Characteristics of a Good Intelligence test

reliability: The stability of test scores over time.

validity: The degree to which a test measures what it purports to measure.

  • predictive validity: the degree to which test scores accurately predict future behavior or performance

culture-fair tests: Tests designed to eliminate cultural biases. 

mainstreaming: The practice of placing children with special needs in a regular classroom environment.

 

Theories of Intelligence

 

Spearman’s “g"

 British psychologist Charles Spearman observed that people who scored well on one test of mental ability tended to score well on other tests. He believed that there is an underlying general factor of intelligence that allows people to do well on mental tests.  He also believed that intelligence includes specific abilities that, along with “g,” contribute to performance on individual tests

 

Spearman’s “s"

Spearman's symbol for specific factors, or s factors, which he believed accounted for individual abilities

 

Psychologist Louis L. Thurstone

  • did not believe that any one large, dominating factor like “g” could account for intelligence. Rather, his studies pointed to a set of seven primary mental abilities: verbal comprehension, numerical ability, memory, inductive reasoning, perceptual speed, verbal fluency, and spatial relations 

 

 

Psychologist Howard Gardner

 

Multiple Intelligence Theory:

  • rejects the view that there is a single entity called “intelligence.” Rather, he believes there exist different types of intelligence, multiple  intelligences, that vary from person to person.

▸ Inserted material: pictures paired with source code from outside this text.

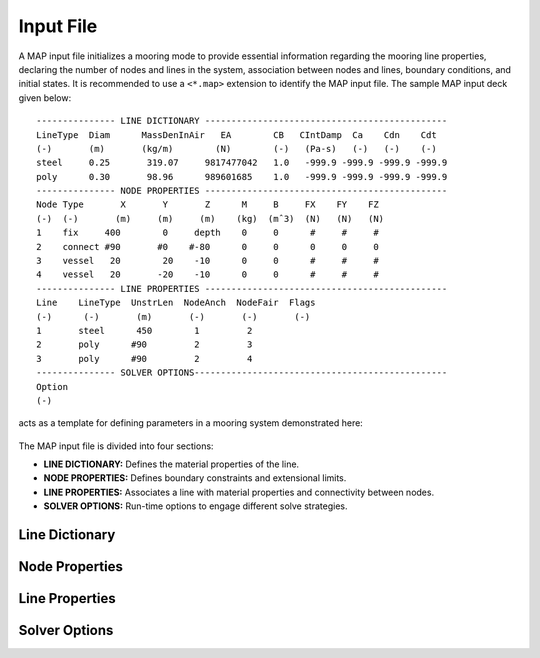 Input File
==========

A MAP input file initializes a mooring mode to provide essential information regarding the mooring line properties, declaring the number of nodes and lines in the system, association between nodes and lines, boundary conditions, and initial states.
It is recommended to use a ``<*.map>`` extension to identify the MAP input file.
The sample MAP input deck given below::

	--------------- LINE DICTIONARY ----------------------------------------------
	LineType  Diam      MassDenInAir   EA        CB   CIntDamp  Ca    Cdn    Cdt
	(-)       (m)       (kg/m)        (N)        (-)   (Pa-s)   (-)   (-)    (-)
	steel     0.25       319.07     9817477042   1.0   -999.9 -999.9 -999.9 -999.9
	poly      0.30       98.96      989601685    1.0   -999.9 -999.9 -999.9 -999.9
	--------------- NODE PROPERTIES ----------------------------------------------
	Node Type       X       Y       Z      M     B     FX    FY    FZ
	(-)  (-)       (m)     (m)     (m)    (kg)  (mˆ3)  (N)   (N)   (N)
	1    fix     400        0     depth    0     0      #     #     #
	2    connect #90       #0    #-80      0     0      0     0     0   
	3    vessel   20        20    -10      0     0      #     #     #
	4    vessel   20       -20    -10      0     0      #     #     #
	--------------- LINE PROPERTIES ----------------------------------------------
	Line    LineType  UnstrLen  NodeAnch  NodeFair  Flags
	(-)      (-)       (m)       (-)       (-)       (-)
	1       steel      450        1         2  
	2       poly      #90         2         3  
	3       poly      #90         2         4  
	--------------- SOLVER OPTIONS------------------------------------------------
	Option
	(-)

acts as a template for defining parameters in a mooring system demonstrated here: 

.. figure:: nstatic/input1a_image.png
    :align: center
    :width: 400pt

The MAP input file is divided into four sections:

* **LINE DICTIONARY:** Defines the material properties of the line.

* **NODE PROPERTIES:** Defines boundary constraints and extensional limits.

* **LINE PROPERTIES:** Associates a line with material properties and connectivity between nodes. 

* **SOLVER OPTIONS:** Run-time options to engage different solve strategies.


Line Dictionary
---------------

Node Properties
---------------

Line Properties
---------------

Solver Options
--------------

Gardner identified eight different intelligences: linguistic, logical-mathematical, musical, spatial, bodily-kinesthetic, interpersonal, intrapersonal, and naturalist
  • According to Gardner’s model of multiple intelligences, we possess separate intelligences that we rely on to perform different types of tasks.

 

Psychologist Robert Sternberg

  • emphasizes how we bring together different aspects of our intelligence to meet the demands we face in our daily lives. Sternberg proposes a triarchic theory of intelligence, which holds that intelligence has three aspects: analytic (academic ability), creative ( Cope with situations and find many solutions to problems), and practical("street smarts").